[RAW RECORDS]
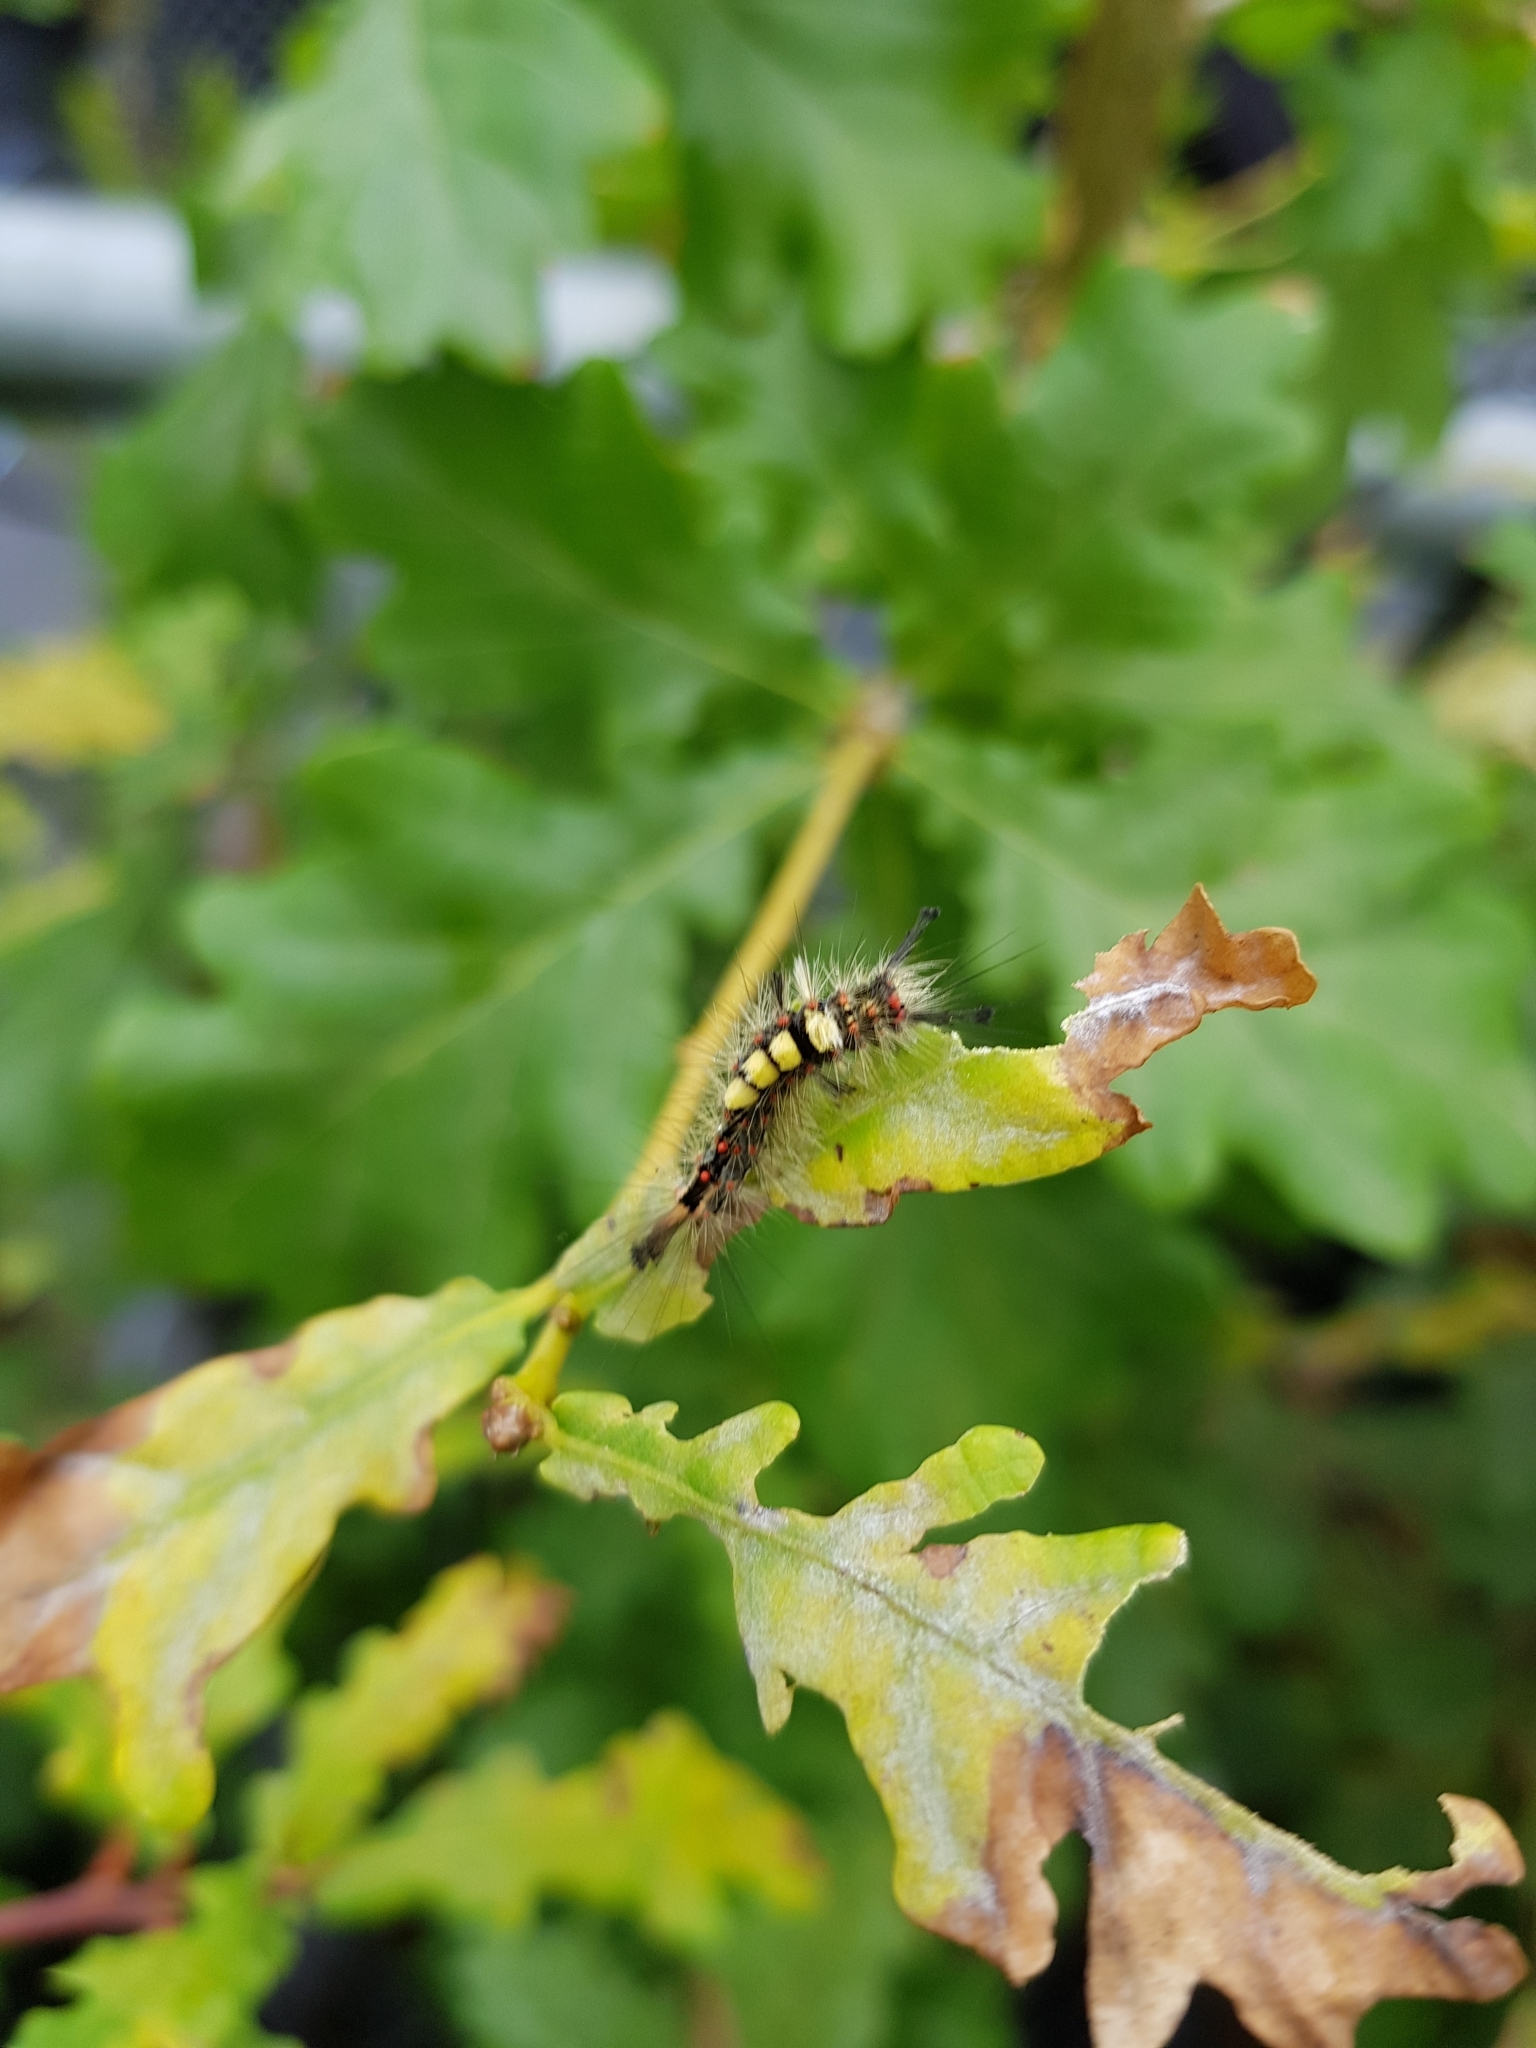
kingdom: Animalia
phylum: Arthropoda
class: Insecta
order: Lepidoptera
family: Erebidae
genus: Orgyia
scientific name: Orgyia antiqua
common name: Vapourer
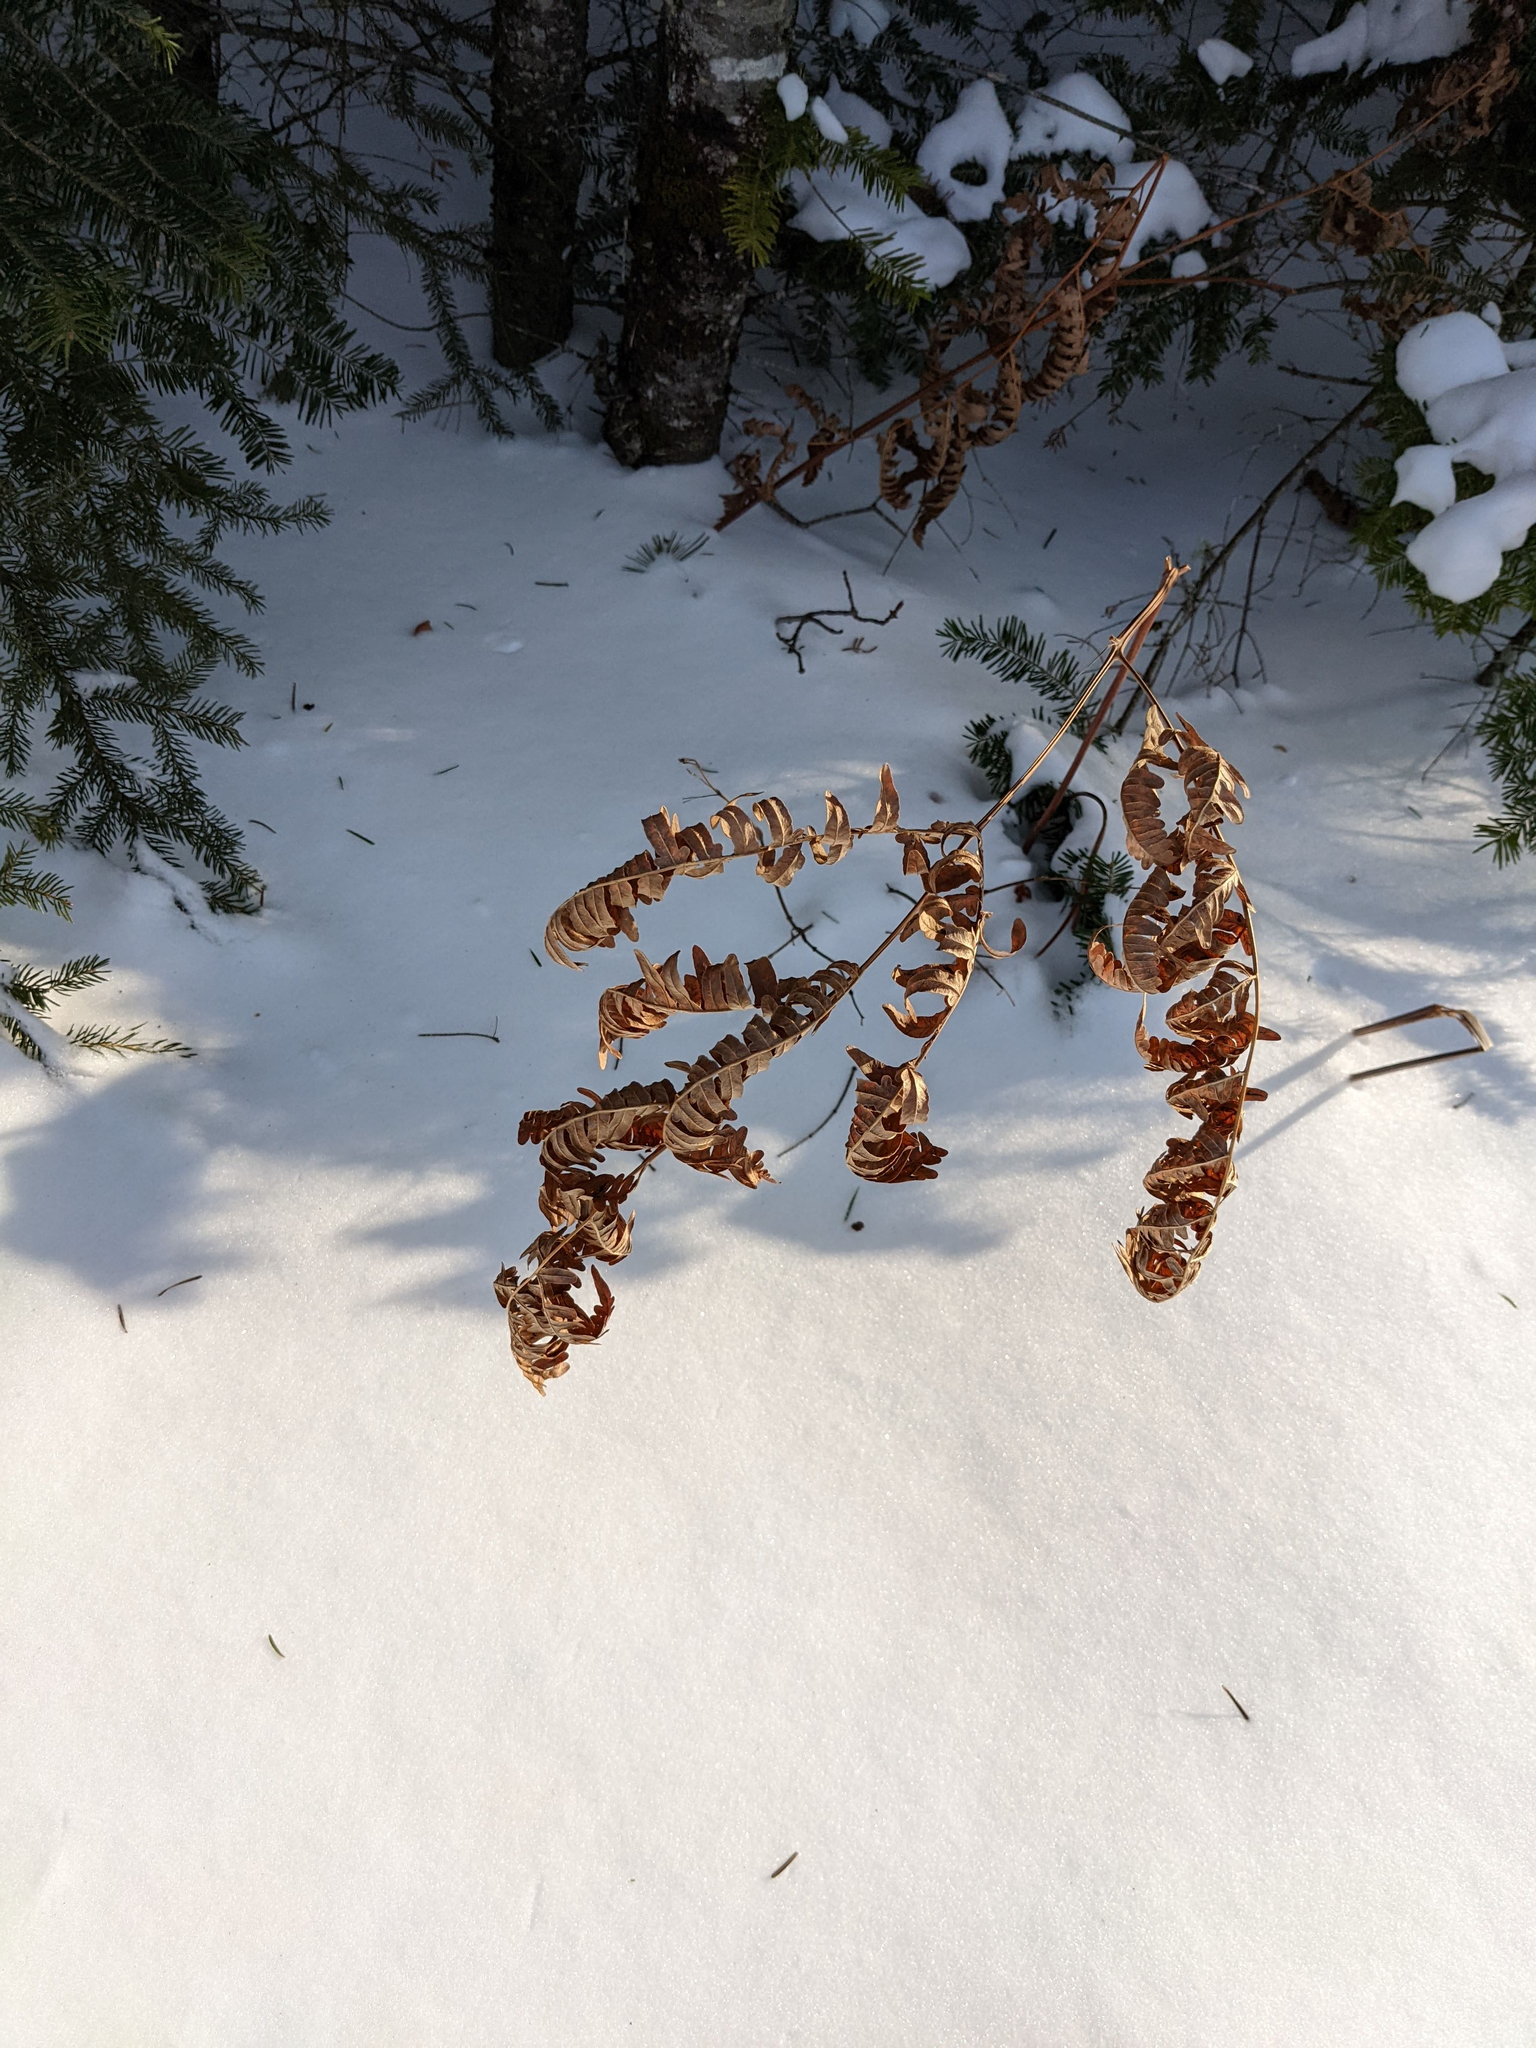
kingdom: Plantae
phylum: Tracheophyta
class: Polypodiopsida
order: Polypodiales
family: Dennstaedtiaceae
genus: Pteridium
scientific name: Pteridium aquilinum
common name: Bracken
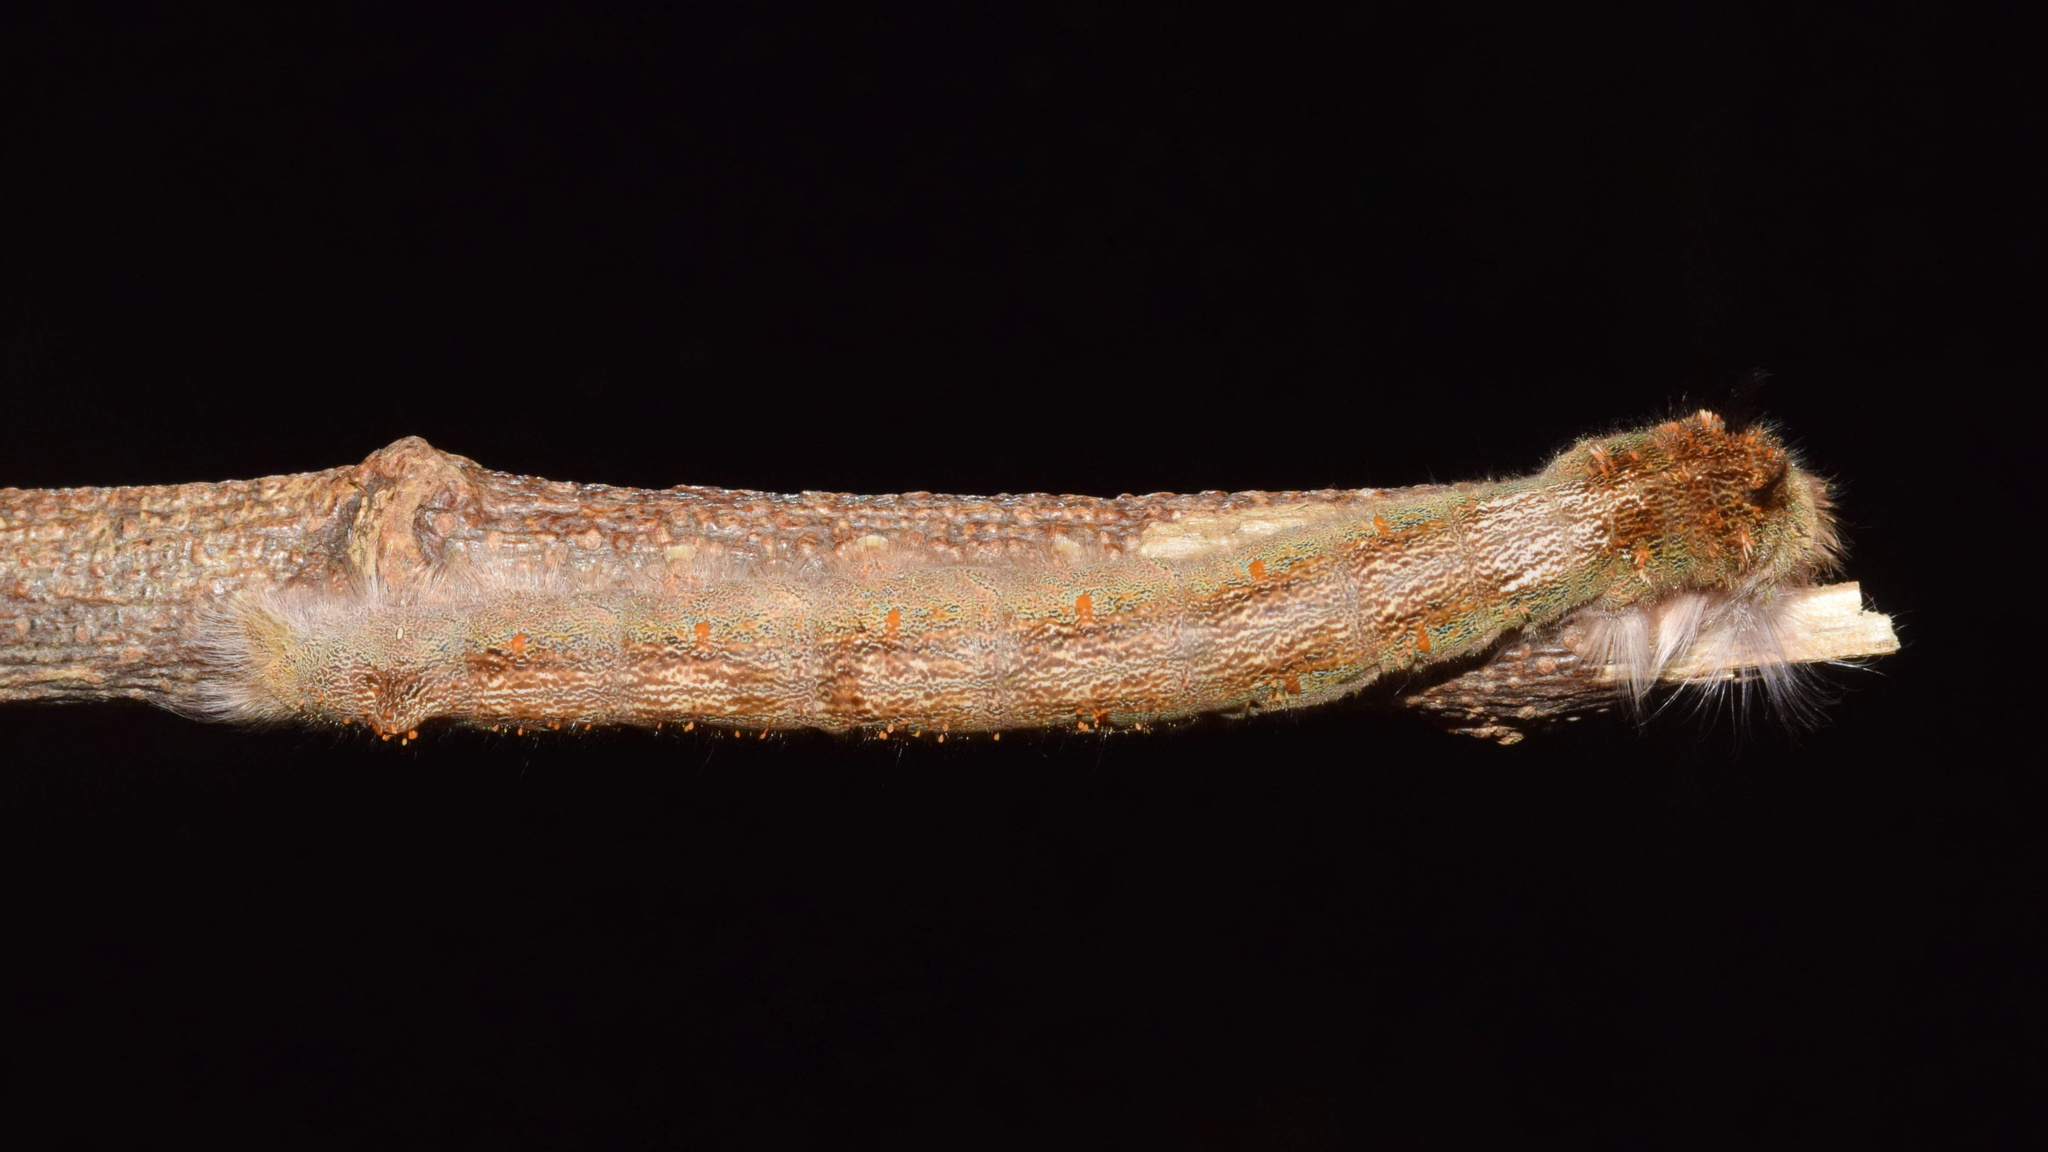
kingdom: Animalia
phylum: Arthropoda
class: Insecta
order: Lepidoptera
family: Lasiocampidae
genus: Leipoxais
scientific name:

[REQUIRED WORK]
Convert the lines into a Markdown table with the columns Number and Line. Start at the line that contains "scientific name: Pteridium aquilinum", end at the final line above, and leave out blank lines and the pictures.

[RESULT BELOW]
| Number | Line |
|---|---|
| 1 | scientific name: Pteridium aquilinum |
| 2 | common name: Bracken |
| 3 | kingdom: Animalia |
| 4 | phylum: Arthropoda |
| 5 | class: Insecta |
| 6 | order: Lepidoptera |
| 7 | family: Lasiocampidae |
| 8 | genus: Leipoxais |
| 9 | scientific name: |